Social media plays a role in your professional life by helping in the development of a personal brand. Even if you’re not looking for a job, personal branding is critical. It lets people know what’s important to you, it lets people know where you stand on things and it helps you remain fresh and relevant. It certainly can also create the branding for your organization, not in terms of the corporate brand but it can put a face on your industry or your company. I think Sandy Nessing with AEP is a tremendous example of this. She’s not necessarily doing branding for AEP, but with her in social media, people feel that they have a contact or friend at AEP. They feel that there is some warmth in the company.
The value of in-person connection, on the other hand, is that it gives context to the social media interactions. You can talk to someone and you might get a sense of that person’s job and their skills as an EHS person, but what you don’t know is the context of where they are. You don’t understand the local culture, you don’t understand the location culture, you don’t understand the location priorities. And all of those shape reaction to the social media or to the non-‘in-person’ conversation.
This is even more important when you go international. Little things like how to interpret certain words can be confused when English is not a first language; that also messes with the communication and the interaction that only happens online.
Another reason you need the face-to-face is to understand which media is most appropriate to future communications with that individual. I don’t think that there’s a single answer that is applicable in every situation. You reach people in different ways. Some people respond much better to email. Some people respond much better to phone calls. Part of being a leader is understanding how people communicate—not only in which language, but through which means, which media.
To know if you’ve reached someone effectively, you have to listen. That simple… You listen. If you’ve put out a message and and you’re having a conversation with someone and the information you’re getting back is not the message you’re sending, then you know that you’ve not reached them.
One of the really proud moments of my career was when I recently went to China for our Asia-Pacific team meeting. The meeting was being run by our AP Regional Manager and and he asked the team leaders from each location start out with a brief summary of what’s going on at their location, what their challenges are and what their opportunities are. It was very satisfying to hear them all talking—even though some of it was in broken English, some of it in Thai, some of it in Korean, some of it in Chinese—they were using similar phrases, words and concepts to the messaging and the communications that we did from a corporate level. They got it. The communication loop had been completed. They understood what was happening, they had adopted it, they had their own words for it in their own languages but the key message was the same.

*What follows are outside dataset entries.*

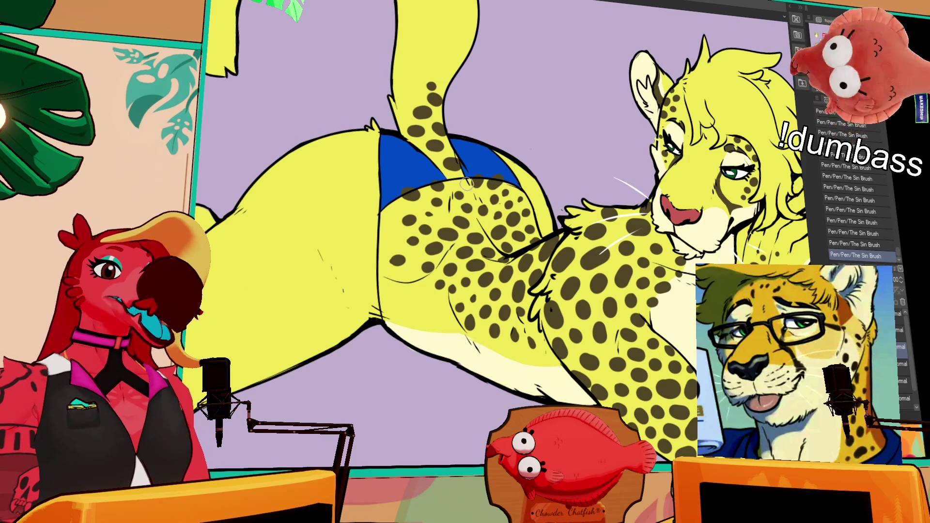
{"action": "left_click", "coordinate": [462, 176]}
Step: Bring the bare upper hip into view and paint spots on its outline and beside the bikini
{"action": "left_click_drag", "start_coordinate": [567, 177], "coordinate": [601, 192]}
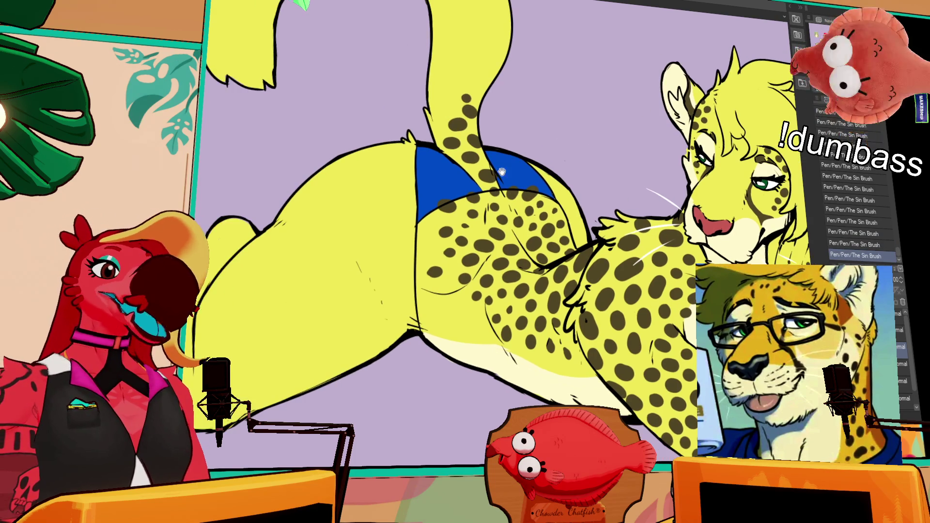
{"action": "left_click_drag", "start_coordinate": [517, 302], "coordinate": [580, 317]}
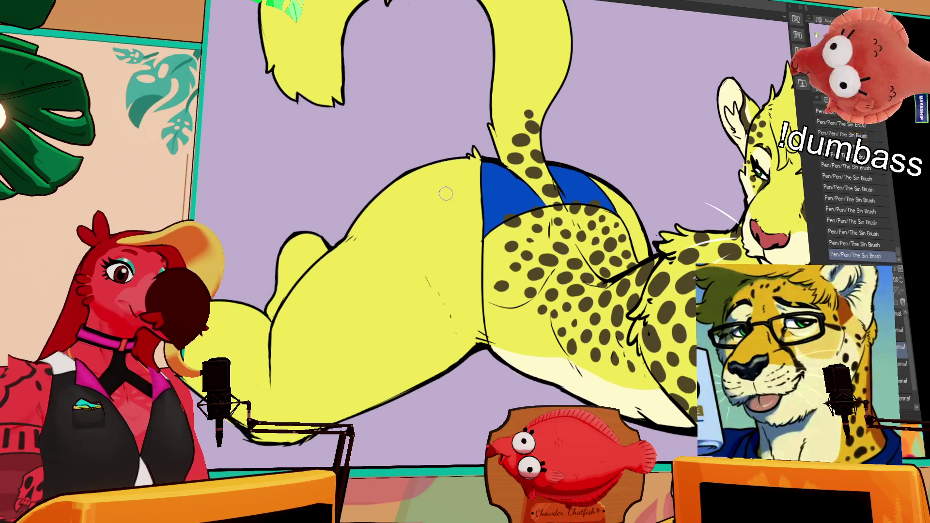
{"action": "left_click_drag", "start_coordinate": [415, 176], "coordinate": [438, 155]}
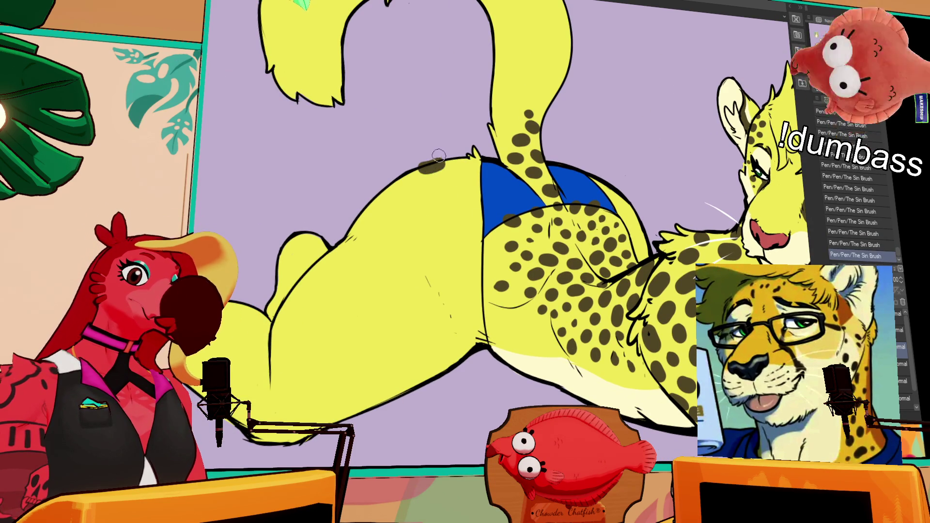
{"action": "left_click_drag", "start_coordinate": [404, 182], "coordinate": [415, 184]}
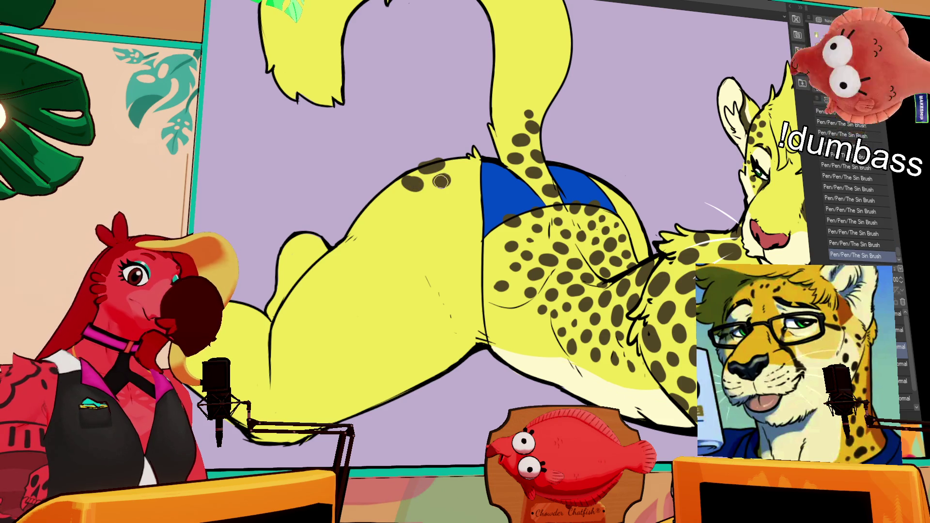
{"action": "left_click_drag", "start_coordinate": [458, 192], "coordinate": [489, 170]}
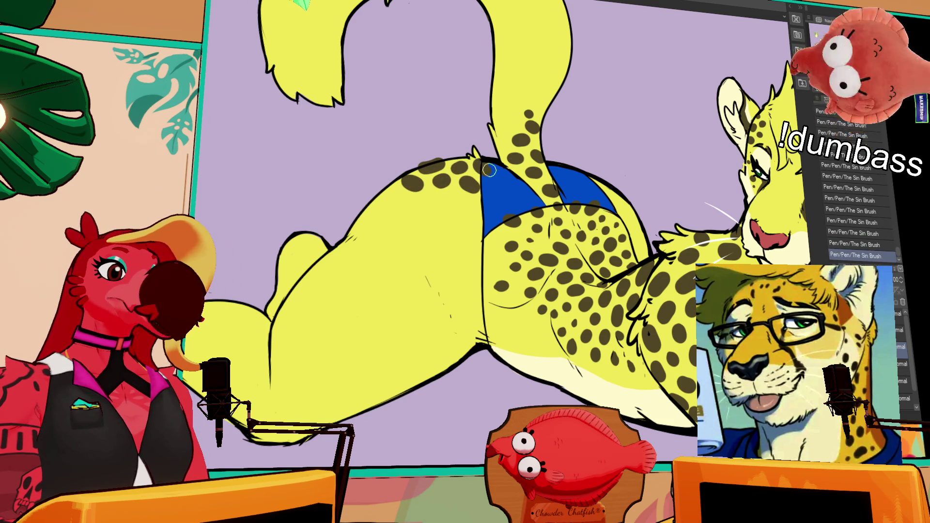
{"action": "mouse_move", "coordinate": [470, 211]}
{"action": "left_mouse_down"}
{"action": "mouse_move", "coordinate": [458, 198]}
{"action": "mouse_move", "coordinate": [468, 204]}
{"action": "mouse_move", "coordinate": [430, 208]}
{"action": "left_mouse_up"}
Step: Add more dark spots across the upper hip, including a few lower down
{"action": "mouse_move", "coordinate": [441, 194]}
{"action": "left_mouse_down"}
{"action": "mouse_move", "coordinate": [448, 232]}
{"action": "mouse_move", "coordinate": [482, 213]}
{"action": "left_mouse_up"}
{"action": "left_click", "coordinate": [474, 249]}
{"action": "mouse_move", "coordinate": [406, 209]}
{"action": "left_mouse_down"}
{"action": "mouse_move", "coordinate": [387, 185]}
{"action": "mouse_move", "coordinate": [396, 195]}
{"action": "left_mouse_up"}
{"action": "left_click", "coordinate": [378, 206]}
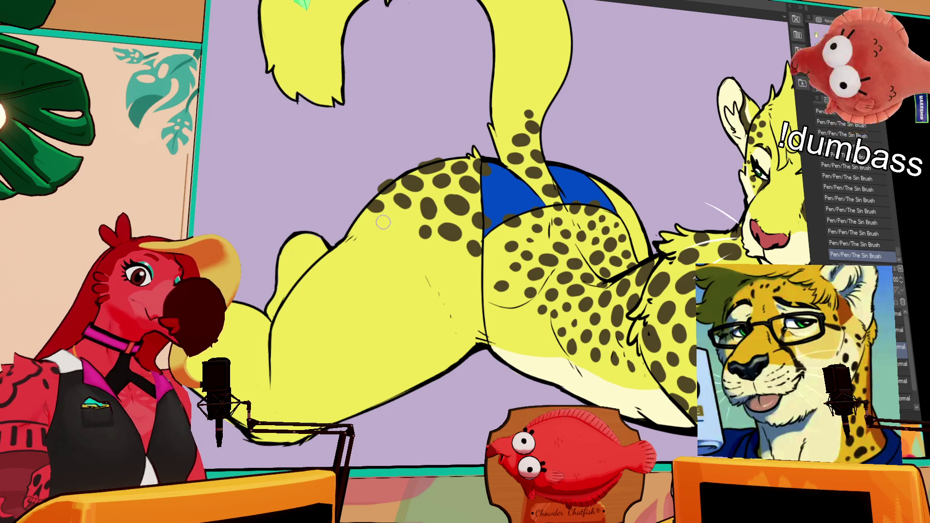
{"action": "mouse_move", "coordinate": [438, 249]}
{"action": "left_mouse_down"}
{"action": "mouse_move", "coordinate": [448, 257]}
{"action": "mouse_move", "coordinate": [413, 253]}
{"action": "left_mouse_up"}
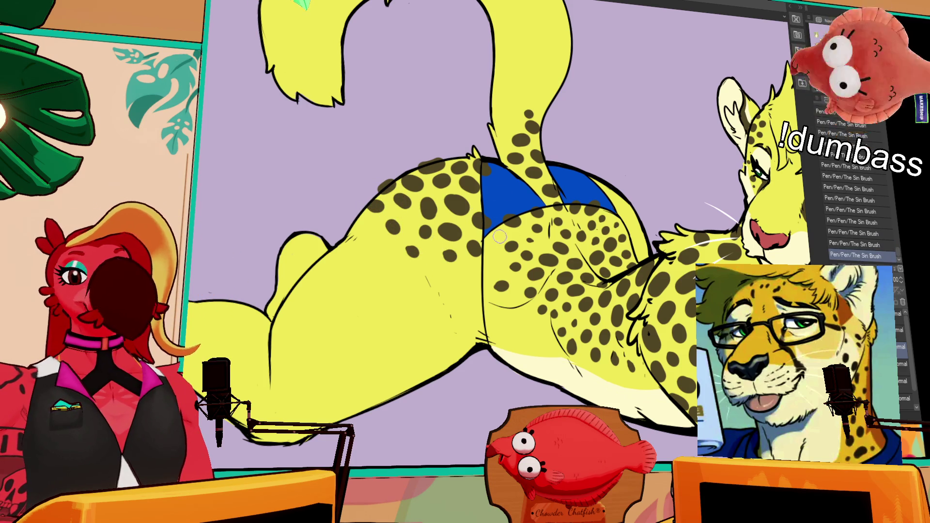
Step: Toggle the latest hip spot off and on to judge it, keeping it
{"action": "key", "text": "ctrl+z"}
{"action": "key", "text": "ctrl+y"}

While we use email, phone, video and all of that to communicate with Asia— what really made the communication effective was going out to Asia on a regular enough basis and meeting with them. It really made them feel like it was about the company that they were a part of it. It wasn’t just about what we did in ‘America’ or at ‘corporate’. It made them feel like they had a voice in the company because going out there, I understood where they were coming from… I had context.